Required action.
Could you copy the text from each of the records below line for line, leaving the pictures out of your answer?

======== Supplied records ========

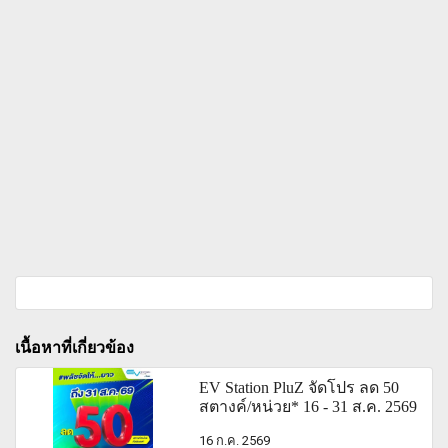
เนื้อหาที่เกี่ยวข้อง
EV Station PluZ จัดโปร ลด 50
สตางค์/หน่วย* 16 - 31 ส.ค. 2569
16 ก.ค. 2569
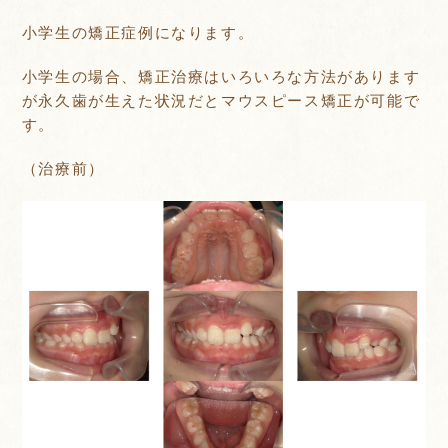
小学生の矯正症例になります。
小学生の場合、矯正治療はいろいろな方法があります
が永久歯が生えた状況だとマウスピース矯正が可能で
す。
（治療前）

========

Task result.
เนื้อหาที่เกี่ยวข้อง
EV Station PluZ จัดโปร ลด 50
สตางค์/หน่วย* 16 - 31 ส.ค. 2569
16 ก.ค. 2569
小学生の矯正症例になります。
小学生の場合、矯正治療はいろいろな方法があります
が永久歯が生えた状況だとマウスピース矯正が可能で
す。
（治療前）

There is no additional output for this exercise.